━━ DATASET EXTRACT ━━

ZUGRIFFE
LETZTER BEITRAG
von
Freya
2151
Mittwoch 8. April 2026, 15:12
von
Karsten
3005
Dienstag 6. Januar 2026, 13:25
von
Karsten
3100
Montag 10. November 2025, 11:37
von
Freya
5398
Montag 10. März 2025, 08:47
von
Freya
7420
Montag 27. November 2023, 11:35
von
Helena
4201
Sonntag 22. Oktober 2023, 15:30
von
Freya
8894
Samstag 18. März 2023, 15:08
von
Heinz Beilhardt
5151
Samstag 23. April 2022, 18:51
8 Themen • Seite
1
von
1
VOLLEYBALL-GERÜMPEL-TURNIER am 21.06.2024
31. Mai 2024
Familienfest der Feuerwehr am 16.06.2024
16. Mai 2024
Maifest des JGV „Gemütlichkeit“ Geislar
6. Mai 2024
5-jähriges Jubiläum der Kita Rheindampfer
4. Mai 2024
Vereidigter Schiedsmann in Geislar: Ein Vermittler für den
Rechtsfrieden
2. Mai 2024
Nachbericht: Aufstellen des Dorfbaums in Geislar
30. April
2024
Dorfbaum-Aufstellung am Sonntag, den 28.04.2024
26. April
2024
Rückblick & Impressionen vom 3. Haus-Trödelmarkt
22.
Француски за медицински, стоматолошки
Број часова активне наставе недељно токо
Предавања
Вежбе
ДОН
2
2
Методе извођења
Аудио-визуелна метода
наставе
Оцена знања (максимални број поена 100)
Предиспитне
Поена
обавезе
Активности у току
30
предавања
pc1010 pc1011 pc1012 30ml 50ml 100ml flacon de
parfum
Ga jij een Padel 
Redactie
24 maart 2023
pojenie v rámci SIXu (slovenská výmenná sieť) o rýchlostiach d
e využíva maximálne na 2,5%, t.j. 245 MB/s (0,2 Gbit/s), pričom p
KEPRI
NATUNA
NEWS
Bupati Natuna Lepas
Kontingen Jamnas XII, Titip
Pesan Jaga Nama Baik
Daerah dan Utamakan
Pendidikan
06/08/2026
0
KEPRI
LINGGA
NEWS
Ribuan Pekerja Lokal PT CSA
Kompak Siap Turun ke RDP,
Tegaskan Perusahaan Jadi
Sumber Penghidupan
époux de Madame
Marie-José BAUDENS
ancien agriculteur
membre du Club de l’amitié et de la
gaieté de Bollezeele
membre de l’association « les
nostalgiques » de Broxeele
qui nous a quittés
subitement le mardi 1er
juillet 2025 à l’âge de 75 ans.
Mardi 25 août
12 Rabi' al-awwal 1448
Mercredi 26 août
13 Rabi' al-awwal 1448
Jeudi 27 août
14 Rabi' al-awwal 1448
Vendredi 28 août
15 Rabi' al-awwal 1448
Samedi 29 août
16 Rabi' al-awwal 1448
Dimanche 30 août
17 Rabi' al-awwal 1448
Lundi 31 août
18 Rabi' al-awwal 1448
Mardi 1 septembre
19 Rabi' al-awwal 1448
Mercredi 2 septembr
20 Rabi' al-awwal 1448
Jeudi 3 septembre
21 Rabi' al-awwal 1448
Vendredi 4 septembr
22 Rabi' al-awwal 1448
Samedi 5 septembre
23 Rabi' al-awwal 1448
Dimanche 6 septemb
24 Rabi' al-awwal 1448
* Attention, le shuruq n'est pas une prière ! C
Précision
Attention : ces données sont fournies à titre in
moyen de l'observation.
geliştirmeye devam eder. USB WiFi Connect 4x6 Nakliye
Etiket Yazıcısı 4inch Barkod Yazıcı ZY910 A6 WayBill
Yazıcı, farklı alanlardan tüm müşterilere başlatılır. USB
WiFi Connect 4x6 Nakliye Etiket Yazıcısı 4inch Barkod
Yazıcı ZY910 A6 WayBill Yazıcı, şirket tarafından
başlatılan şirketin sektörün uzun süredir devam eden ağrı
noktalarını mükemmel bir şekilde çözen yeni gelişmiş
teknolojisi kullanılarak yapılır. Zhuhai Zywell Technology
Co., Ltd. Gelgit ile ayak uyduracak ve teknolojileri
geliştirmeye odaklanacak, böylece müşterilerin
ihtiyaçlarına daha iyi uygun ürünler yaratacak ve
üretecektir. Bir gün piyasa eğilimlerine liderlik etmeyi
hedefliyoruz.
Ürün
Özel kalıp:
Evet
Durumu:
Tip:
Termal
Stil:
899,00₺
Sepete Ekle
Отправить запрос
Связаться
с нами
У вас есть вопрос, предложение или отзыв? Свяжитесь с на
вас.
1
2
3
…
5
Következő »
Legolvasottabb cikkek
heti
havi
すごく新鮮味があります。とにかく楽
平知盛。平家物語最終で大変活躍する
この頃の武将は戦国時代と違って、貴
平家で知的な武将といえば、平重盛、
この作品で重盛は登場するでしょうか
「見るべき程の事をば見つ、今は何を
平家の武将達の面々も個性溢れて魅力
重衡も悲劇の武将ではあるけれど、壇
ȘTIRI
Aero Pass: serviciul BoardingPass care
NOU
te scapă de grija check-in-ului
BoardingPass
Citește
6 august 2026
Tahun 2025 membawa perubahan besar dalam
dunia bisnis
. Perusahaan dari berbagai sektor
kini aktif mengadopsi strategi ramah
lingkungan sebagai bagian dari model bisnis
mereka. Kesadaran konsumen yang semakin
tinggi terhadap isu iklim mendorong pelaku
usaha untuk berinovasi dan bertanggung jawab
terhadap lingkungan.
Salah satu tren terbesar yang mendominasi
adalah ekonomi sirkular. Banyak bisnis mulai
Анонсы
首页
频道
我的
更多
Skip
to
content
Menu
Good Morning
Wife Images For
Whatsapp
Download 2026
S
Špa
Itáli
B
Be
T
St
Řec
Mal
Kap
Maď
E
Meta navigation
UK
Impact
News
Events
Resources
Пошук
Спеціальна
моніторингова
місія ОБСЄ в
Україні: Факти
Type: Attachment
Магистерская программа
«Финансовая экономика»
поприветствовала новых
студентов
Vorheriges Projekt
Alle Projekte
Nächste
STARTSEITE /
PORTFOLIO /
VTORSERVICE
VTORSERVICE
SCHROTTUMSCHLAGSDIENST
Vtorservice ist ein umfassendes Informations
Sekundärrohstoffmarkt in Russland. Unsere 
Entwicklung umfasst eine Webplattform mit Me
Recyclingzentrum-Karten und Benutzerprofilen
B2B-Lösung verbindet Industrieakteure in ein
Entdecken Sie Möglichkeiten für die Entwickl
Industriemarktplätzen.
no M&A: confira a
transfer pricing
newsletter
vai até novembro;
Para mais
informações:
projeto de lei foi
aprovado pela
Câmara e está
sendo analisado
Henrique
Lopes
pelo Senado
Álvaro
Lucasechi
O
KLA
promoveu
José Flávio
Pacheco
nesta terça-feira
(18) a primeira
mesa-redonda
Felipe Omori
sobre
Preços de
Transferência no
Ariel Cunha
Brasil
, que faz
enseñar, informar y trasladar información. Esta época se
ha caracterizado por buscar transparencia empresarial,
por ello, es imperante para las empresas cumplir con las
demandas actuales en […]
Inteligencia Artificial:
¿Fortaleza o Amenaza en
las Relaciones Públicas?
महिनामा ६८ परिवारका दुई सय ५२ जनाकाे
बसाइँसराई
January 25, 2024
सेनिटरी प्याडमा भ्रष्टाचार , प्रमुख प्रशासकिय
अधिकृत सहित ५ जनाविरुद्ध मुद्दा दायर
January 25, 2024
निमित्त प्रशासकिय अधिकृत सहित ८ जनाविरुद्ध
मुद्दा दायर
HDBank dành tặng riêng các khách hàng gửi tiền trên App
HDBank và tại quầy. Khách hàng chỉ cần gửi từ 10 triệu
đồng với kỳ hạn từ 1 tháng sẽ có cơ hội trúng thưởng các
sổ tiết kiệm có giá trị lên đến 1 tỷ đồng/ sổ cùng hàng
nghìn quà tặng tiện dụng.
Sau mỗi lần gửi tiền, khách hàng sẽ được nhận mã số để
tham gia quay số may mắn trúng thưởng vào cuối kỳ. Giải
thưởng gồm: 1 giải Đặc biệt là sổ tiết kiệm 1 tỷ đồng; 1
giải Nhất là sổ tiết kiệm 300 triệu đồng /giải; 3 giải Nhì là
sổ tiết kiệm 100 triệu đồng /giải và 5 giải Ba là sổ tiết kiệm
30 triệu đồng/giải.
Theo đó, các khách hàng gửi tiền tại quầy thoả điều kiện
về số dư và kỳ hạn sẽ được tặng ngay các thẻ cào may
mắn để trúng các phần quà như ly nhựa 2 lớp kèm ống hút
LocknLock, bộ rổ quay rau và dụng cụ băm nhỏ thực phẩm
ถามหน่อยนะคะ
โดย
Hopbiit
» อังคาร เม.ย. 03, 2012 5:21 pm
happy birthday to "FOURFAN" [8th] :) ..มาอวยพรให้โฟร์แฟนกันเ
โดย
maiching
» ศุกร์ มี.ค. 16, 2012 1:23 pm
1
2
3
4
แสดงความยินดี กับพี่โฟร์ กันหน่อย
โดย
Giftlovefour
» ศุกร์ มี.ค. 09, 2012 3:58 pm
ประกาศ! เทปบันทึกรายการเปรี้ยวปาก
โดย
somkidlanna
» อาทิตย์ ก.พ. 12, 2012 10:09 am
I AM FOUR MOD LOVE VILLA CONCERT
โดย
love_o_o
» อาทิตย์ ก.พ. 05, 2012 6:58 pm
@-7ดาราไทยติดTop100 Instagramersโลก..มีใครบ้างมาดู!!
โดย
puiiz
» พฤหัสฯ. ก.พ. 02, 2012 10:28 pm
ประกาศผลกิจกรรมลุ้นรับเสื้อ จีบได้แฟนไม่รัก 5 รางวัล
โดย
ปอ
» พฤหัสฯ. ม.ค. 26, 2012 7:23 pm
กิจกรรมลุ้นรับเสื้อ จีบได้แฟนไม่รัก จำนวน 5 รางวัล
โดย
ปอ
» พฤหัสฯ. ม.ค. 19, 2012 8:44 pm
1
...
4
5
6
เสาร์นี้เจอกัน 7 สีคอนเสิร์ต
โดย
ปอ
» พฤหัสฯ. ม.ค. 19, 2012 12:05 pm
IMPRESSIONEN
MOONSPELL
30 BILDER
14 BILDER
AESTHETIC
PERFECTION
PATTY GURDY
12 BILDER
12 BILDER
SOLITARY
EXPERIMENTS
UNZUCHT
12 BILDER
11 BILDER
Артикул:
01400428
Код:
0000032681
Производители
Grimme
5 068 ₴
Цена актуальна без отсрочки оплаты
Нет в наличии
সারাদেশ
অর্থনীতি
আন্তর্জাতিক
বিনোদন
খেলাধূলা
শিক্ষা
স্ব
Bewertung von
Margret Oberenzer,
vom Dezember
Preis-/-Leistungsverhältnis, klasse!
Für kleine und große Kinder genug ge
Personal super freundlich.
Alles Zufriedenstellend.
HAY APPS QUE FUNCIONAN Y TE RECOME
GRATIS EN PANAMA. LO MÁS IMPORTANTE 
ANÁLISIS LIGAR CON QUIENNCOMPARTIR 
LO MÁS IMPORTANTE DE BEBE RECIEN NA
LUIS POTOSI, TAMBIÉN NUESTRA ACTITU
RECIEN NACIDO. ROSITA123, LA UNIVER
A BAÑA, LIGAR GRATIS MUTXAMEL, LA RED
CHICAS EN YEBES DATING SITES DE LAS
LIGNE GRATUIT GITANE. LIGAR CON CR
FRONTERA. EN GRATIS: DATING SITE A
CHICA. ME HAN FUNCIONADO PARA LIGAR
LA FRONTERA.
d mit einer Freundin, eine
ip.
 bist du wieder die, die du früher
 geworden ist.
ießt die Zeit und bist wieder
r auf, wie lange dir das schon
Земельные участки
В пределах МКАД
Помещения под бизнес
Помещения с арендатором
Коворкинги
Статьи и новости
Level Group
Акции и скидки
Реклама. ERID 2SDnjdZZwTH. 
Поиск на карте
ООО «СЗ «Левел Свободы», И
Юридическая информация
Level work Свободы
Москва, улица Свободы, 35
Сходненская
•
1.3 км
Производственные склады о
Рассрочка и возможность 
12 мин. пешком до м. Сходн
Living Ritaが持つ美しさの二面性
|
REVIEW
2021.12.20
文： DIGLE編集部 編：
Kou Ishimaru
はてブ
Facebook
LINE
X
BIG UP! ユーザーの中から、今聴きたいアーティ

━━━

AIM OF THE TASK: Can you copy out, word for word, every line from the very first one through the line holding "Jeudi 3 septembre", with both ends included?

SOLUTION:
ZUGRIFFE
LETZTER BEITRAG
von
Freya
2151
Mittwoch 8. April 2026, 15:12
von
Karsten
3005
Dienstag 6. Januar 2026, 13:25
von
Karsten
3100
Montag 10. November 2025, 11:37
von
Freya
5398
Montag 10. März 2025, 08:47
von
Freya
7420
Montag 27. November 2023, 11:35
von
Helena
4201
Sonntag 22. Oktober 2023, 15:30
von
Freya
8894
Samstag 18. März 2023, 15:08
von
Heinz Beilhardt
5151
Samstag 23. April 2022, 18:51
8 Themen • Seite
1
von
1
VOLLEYBALL-GERÜMPEL-TURNIER am 21.06.2024
31. Mai 2024
Familienfest der Feuerwehr am 16.06.2024
16. Mai 2024
Maifest des JGV „Gemütlichkeit“ Geislar
6. Mai 2024
5-jähriges Jubiläum der Kita Rheindampfer
4. Mai 2024
Vereidigter Schiedsmann in Geislar: Ein Vermittler für den
Rechtsfrieden
2. Mai 2024
Nachbericht: Aufstellen des Dorfbaums in Geislar
30. April
2024
Dorfbaum-Aufstellung am Sonntag, den 28.04.2024
26. April
2024
Rückblick & Impressionen vom 3. Haus-Trödelmarkt
22.
Француски за медицински, стоматолошки
Број часова активне наставе недељно токо
Предавања
Вежбе
ДОН
2
2
Методе извођења
Аудио-визуелна метода
наставе
Оцена знања (максимални број поена 100)
Предиспитне
Поена
обавезе
Активности у току
30
предавања
pc1010 pc1011 pc1012 30ml 50ml 100ml flacon de
parfum
Ga jij een Padel 
Redactie
24 maart 2023
pojenie v rámci SIXu (slovenská výmenná sieť) o rýchlostiach d
e využíva maximálne na 2,5%, t.j. 245 MB/s (0,2 Gbit/s), pričom p
KEPRI
NATUNA
NEWS
Bupati Natuna Lepas
Kontingen Jamnas XII, Titip
Pesan Jaga Nama Baik
Daerah dan Utamakan
Pendidikan
06/08/2026
0
KEPRI
LINGGA
NEWS
Ribuan Pekerja Lokal PT CSA
Kompak Siap Turun ke RDP,
Tegaskan Perusahaan Jadi
Sumber Penghidupan
époux de Madame
Marie-José BAUDENS
ancien agriculteur
membre du Club de l’amitié et de la
gaieté de Bollezeele
membre de l’association « les
nostalgiques » de Broxeele
qui nous a quittés
subitement le mardi 1er
juillet 2025 à l’âge de 75 ans.
Mardi 25 août
12 Rabi' al-awwal 1448
Mercredi 26 août
13 Rabi' al-awwal 1448
Jeudi 27 août
14 Rabi' al-awwal 1448
Vendredi 28 août
15 Rabi' al-awwal 1448
Samedi 29 août
16 Rabi' al-awwal 1448
Dimanche 30 août
17 Rabi' al-awwal 1448
Lundi 31 août
18 Rabi' al-awwal 1448
Mardi 1 septembre
19 Rabi' al-awwal 1448
Mercredi 2 septembr
20 Rabi' al-awwal 1448
Jeudi 3 septembre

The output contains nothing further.